*** EXCERPT PROVIDED Section Begins ***
In a recent opinion piece on this site, the acting director of the Department of Toxic Substances Control Maziar Movassaghi sought to alleviate the significant concerns of a consumer advocate who had written about the state’s troubled approach to implementing the Green Chemistry Initiative.
Those concerns detailed, among other things, how DTSC’s regulations seemed to lack focus and failed to provide a clear mechanism for ensuring the State’s efforts would be towards those chemicals and products with the greatest exposure risk to sensitive populations.
Mr. Movassaghi explained in response that the regulations did indeed focus on the greatest exposure risks because the process "enables" DTSC to "focus smartly as it improves our most common products."
While this may be, there remains substantial merit in the consumer advocate’s deconstruction of the Department’s rules and their extremely worrisome shortcomings.
Employers and business representatives saw potential for positive change in California’s approach to managing chemicals when Gov. Schwarzenegger signed Green Chemistry’s authorizing legislation. We were hopeful that California’s attempt at a new system of chemicals management would inspire innovation and rely on science, not politics, as the basis for decisions.
Today, that enthusiasm has disappeared. The regulations proposed by DTSC not only fail to deliver on the promises of the Green Chemistry Initiative, they threaten to undermine them. These rules will not inspire innovation, investment or, indeed, anything but uncertainty.
Here’s why.
As written today, the regulations give the Department near limitless discretion over the process that will be used to regulate consumer products and in so doing have created a regulatory environment fraught with uncertainty. No consumer or business could hope to understand from these regulations whether a given product or material will be subject to the long and expensive approval process.
The ambiguity inherent in the regulations can be read as implicating every chemical known to science as a toxic threat. This is not an overstatement. The Department will be looking to a vast list of toxic traits when determining whether a substance is to be regulated as a "chemical of concern." Every chemical we know of – including the ones we need to survive – exhibits at least one of these hazard traits at some level of exposure. So, the Department’s regulations would indeed allow for the regulation of any chemical and any product one can name.
Mr. Movassaghi would, of course, insist that DTSC has no such plans. And while we have no reason to doubt him, wouldn’t it be better to put such assurances explicitly in the regulations?
As it stands now, the regulations offer little explanation of how regulators will apply its prioritization standards or what process will be used to ensure that real risks are distinguished from imaginary ones. The Department says it will apply balancing factors to decide which materials and products should be subject to further review, but does not elaborate in much detail how it will do so.
*** EXCERPT PROVIDED Section Ends ***
*** DATASET RECORDS Section Begins ***
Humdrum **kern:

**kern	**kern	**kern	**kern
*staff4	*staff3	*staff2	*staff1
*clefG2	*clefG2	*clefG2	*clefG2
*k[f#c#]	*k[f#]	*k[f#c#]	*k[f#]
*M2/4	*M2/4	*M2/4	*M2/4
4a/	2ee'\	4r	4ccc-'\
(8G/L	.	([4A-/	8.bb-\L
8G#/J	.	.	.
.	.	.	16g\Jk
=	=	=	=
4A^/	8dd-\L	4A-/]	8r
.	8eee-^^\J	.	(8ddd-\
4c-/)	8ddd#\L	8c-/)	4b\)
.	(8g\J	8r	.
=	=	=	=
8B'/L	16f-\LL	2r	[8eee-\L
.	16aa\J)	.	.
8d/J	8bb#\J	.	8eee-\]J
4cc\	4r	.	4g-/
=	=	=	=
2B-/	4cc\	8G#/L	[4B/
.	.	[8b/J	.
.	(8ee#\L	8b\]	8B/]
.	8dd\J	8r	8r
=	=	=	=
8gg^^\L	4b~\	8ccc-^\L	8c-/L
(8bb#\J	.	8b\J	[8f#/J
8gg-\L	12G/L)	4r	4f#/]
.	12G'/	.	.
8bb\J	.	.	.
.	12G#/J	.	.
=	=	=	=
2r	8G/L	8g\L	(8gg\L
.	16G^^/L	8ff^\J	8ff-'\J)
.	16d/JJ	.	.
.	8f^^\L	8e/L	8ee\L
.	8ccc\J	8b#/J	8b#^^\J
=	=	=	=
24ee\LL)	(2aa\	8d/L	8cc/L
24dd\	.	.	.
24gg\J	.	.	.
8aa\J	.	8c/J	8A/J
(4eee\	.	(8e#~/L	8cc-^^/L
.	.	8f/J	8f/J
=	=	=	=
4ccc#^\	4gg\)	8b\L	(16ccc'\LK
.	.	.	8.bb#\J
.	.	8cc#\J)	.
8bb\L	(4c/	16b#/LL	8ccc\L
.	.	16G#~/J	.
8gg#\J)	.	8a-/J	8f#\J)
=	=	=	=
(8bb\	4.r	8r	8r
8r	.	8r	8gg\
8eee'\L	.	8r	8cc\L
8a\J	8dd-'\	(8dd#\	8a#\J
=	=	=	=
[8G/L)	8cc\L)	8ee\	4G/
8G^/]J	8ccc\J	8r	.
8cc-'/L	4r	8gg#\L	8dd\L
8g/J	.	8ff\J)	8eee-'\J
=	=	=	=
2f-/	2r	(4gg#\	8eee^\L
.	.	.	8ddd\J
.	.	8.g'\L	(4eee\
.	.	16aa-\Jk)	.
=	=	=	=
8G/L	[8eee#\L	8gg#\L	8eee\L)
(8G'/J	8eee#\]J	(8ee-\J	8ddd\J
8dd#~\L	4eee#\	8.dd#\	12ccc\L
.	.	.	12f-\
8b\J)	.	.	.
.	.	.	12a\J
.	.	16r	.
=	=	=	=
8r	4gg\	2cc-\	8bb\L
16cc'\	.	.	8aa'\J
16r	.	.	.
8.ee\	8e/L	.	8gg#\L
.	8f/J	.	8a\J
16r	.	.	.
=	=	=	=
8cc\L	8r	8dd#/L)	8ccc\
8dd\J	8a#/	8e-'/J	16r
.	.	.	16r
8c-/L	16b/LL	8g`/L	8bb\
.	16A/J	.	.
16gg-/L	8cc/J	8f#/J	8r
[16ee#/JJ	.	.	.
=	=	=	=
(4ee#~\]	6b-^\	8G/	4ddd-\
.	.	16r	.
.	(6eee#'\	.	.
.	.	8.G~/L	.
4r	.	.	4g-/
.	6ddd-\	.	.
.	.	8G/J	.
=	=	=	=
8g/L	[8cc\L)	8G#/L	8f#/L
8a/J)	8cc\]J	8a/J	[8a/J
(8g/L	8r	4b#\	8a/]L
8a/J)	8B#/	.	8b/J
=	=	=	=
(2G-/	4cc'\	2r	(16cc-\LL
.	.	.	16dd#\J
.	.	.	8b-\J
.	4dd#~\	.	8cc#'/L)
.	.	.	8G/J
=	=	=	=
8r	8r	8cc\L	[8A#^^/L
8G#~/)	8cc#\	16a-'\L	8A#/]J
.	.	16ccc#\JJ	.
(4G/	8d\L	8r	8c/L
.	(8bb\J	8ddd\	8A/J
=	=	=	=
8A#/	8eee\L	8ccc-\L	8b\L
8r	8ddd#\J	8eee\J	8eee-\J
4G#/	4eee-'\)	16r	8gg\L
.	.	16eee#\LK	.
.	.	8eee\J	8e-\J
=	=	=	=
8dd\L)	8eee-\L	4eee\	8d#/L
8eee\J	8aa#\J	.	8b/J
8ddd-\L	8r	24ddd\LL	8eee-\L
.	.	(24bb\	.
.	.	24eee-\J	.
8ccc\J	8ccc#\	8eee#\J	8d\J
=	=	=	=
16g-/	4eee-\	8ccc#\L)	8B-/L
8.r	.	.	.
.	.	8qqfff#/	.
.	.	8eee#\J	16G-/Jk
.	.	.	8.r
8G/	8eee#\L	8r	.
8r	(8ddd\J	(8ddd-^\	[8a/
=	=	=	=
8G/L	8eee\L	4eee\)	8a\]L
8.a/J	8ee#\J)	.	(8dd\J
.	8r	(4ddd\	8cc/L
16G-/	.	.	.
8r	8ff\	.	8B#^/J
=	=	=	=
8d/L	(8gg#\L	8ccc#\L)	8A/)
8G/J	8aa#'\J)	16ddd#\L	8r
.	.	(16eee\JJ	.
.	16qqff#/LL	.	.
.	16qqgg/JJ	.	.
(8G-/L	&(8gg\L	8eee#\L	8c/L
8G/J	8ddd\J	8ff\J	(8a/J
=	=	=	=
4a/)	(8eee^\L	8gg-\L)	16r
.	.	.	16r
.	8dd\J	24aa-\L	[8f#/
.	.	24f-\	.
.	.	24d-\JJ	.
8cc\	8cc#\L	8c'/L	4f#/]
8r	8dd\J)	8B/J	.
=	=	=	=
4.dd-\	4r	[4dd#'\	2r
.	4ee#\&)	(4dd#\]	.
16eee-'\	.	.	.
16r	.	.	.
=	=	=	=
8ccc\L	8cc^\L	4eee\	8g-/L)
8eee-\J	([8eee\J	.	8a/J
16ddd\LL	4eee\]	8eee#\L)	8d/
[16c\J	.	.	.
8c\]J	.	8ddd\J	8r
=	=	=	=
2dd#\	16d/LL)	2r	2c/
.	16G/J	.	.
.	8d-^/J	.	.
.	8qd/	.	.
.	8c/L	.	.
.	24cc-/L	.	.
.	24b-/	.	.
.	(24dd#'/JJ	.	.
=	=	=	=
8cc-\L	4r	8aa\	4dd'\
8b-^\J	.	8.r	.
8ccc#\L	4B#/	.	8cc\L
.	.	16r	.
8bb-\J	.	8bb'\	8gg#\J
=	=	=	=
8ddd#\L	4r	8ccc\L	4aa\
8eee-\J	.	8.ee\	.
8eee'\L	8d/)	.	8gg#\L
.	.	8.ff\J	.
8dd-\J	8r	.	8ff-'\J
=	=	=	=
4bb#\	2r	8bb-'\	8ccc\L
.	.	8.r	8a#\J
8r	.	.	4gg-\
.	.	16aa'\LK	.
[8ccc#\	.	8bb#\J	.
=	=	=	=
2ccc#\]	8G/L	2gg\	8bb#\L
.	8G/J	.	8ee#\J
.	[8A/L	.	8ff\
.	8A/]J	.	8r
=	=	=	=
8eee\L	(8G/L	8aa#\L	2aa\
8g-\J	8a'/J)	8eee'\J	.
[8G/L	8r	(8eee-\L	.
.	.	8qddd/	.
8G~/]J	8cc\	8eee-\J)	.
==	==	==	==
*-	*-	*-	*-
*** DATASET RECORDS Section Ends ***
YOUR ASSIGNMENT: Copy the passage of the opinion piece on California's Green Chemistry regulations from "While this may" up to and including "extremely worrisome shortcomings.".

ANSWER BOX:
While this may be, there remains substantial merit in the consumer advocate’s deconstruction of the Department’s rules and their extremely worrisome shortcomings.